Talvez seja por isso que, em sua meia hora final, Top gun vire um game contemporâneo, um blockbuster quase como qualquer outro, e abandone quase por completo sua jornada existencial. Porque Kosinski (um diretor que está longe de ser um autor, tendo origem na indústria de comerciais e de computação gráfica) sabe que é preciso prosseguir, e não ficar chorando no travesseiro como uma criança: esse heroi solitário terá que lidar com todas as circunstâncias do destino, e fazer algo diante disso, fazer algo mesmo diante de um mundo aparentemente insensível e cruel.

Ao final, como típico filme de Hollywood, o heroi sai transformado de sua jornada, cura sua chada do passado, ensina os novos herois, e ainda conquista a mocinha que espera por ele rs. Talvez o resgate da “velha-nova” Hollywood não signifique muita coisa, seja apenas uma sedutora e sentimental embalagem publicitária na máquina de produção de afetos e lucros do capitalismo contemporâneo. Top gun certamente não está interessado na rebeldia da revolução do cinema de autor, mas, ao mesmo tempo, fico pensando que, de forma surpreendente, algo do espírito ético de uma geração de lendários artistas possa se perpetuar, de forma misteriosa e secreta, por dentro das engrenagens desse mero produto bélico.

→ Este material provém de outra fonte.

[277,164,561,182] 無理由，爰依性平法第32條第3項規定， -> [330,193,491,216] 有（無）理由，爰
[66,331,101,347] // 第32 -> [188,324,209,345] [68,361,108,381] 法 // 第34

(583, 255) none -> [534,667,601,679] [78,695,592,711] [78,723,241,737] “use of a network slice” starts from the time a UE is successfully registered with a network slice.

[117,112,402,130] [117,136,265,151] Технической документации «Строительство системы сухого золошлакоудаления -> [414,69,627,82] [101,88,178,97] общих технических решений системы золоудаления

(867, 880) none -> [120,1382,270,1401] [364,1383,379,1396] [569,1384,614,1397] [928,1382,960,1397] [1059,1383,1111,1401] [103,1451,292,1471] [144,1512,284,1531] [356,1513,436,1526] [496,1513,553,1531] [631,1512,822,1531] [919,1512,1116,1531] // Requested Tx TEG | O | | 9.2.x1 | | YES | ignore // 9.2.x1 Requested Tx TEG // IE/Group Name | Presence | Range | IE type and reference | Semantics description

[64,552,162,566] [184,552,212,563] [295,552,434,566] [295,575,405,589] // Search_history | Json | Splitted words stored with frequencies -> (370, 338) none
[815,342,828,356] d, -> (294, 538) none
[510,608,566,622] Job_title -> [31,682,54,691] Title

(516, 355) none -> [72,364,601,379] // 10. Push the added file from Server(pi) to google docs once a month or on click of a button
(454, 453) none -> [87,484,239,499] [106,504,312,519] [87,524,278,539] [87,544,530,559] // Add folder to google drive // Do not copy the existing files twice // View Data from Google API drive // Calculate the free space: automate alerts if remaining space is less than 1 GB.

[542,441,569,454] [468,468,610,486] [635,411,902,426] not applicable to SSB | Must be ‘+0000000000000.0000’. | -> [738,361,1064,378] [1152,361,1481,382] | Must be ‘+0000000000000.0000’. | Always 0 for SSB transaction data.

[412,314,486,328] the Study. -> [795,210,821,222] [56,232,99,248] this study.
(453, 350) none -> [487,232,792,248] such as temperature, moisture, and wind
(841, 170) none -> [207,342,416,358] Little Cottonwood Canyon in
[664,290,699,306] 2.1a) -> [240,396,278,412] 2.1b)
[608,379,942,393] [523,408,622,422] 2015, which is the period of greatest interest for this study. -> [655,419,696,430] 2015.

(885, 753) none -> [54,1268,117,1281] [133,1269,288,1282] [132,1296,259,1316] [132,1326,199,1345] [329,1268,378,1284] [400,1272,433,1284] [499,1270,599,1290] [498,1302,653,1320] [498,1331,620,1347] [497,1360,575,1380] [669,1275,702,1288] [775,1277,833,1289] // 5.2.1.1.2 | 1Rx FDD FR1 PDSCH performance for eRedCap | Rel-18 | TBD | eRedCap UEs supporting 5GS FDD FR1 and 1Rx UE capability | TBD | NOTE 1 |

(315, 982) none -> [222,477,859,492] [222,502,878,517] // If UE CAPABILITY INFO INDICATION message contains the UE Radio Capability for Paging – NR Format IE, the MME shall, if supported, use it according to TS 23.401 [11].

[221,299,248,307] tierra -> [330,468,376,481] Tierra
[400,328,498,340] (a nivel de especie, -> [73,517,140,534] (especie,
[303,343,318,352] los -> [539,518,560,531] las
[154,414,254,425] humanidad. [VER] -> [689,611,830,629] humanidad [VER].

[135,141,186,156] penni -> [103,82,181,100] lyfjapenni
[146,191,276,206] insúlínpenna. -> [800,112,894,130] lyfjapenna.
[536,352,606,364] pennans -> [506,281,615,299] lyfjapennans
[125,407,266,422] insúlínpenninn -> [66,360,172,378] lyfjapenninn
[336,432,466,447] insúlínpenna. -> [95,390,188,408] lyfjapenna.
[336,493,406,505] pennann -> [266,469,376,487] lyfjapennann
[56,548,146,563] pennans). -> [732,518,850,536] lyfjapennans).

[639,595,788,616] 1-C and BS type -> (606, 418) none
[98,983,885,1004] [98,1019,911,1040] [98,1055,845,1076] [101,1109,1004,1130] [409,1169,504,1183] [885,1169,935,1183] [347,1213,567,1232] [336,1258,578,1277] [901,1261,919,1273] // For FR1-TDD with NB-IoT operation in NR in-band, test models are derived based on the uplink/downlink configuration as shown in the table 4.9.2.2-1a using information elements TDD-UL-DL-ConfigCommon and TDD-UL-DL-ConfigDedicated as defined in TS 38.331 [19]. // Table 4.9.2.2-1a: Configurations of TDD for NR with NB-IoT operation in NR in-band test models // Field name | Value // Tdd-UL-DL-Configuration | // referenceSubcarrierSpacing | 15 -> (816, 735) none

Talvez Top gun não mude nada, mas, enquanto o Capitão não chega para abortar a última missão, vamos ficar provisoriamente com o pensamento de que isso ainda é possível, o avião dos sonhos do cinema (o tal F-14 que mais parece uma Éclair 35mm) voar pela última vez, ou como diria Maverick num dos diálogos do filme “pelo menos hoje me deixa acreditar que ainda não é tarde demais”.

Top gun: Maverick é um filme que reflete sobre o papel do artista diante dos nossos tempos, em que o capital, as aparências e o falso reconhecimento engolem tudo. O filme permanece do lado de alguém que teimou em manter suas convicções, custe o que custar, mesmo pagando um preço por isso.

Seria eu louco ao sugerir que talvez Top gun: Maverick tenha muito mais utopia que Marte um?